Private parties, targeted invitations: when experience becomes media
Beyond the red carpet, private dinners, exclusive soirées, and brand-hosted receptions have become central to Cannes’ ecosystem. Every year, major fashion houses such as Dior and , Louis Vuitton, as well as Vanity Fair and MasterCard and platforms like TikTok and Snapchat curate exclusive experiences where celebrities, designers, influencers, journalists, and decision-makers all converge. Hosted in private villas or the palaces of the Croisette, these gatherings are powerful influence levers. They foster closeness, generate organic content, and strengthen ties with top-tier talents. Invitations often come with highly covetable gifts: jewellery, designer pieces, limited-edition products meticulously chosen to shine on social media.
Turning experiences into exposure
What is the result? Exponential visibility, powered by subtle amplification strategies. A selfie from a Lancôme villa terrace, an impromptu dance at a TikTok afterparty, or an unboxing on a Snapchat story can drive millions of impressions and reposition a brand overnight. In Cannes, experience is no longer just a backdrop, and it is the medium. And access is a carefully monetized privilege.
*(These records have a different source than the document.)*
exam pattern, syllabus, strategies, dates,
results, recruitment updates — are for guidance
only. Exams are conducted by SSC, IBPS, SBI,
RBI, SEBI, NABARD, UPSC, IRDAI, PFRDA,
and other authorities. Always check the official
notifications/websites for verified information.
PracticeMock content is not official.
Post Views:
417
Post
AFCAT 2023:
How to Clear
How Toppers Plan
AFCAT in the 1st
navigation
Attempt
These campaigns are not just about product placement; they reflect a vision, a methodology, and a clear intent to turn fleeting moments into lasting influence. While most content is short-lived, certain brands manage to leave a lasting impression. The power no longer lies in the appearance itself, but in the coherence of the narrative it supports.
What Cannes ultimately reveals is not just a brand’s fame or the size of its PR budget; it’s its ability to embody a clear story, to play with formats, and to integrate into digital culture without losing its identity. In a world overwhelmed by content, Cannes remains one of the few stages where global attention can still be captured. Behind the glitter lies a well-oiled machine, and in this high-stakes visibility game, only brands that know how to craft their visual language manage to stand out with subtlety and strength.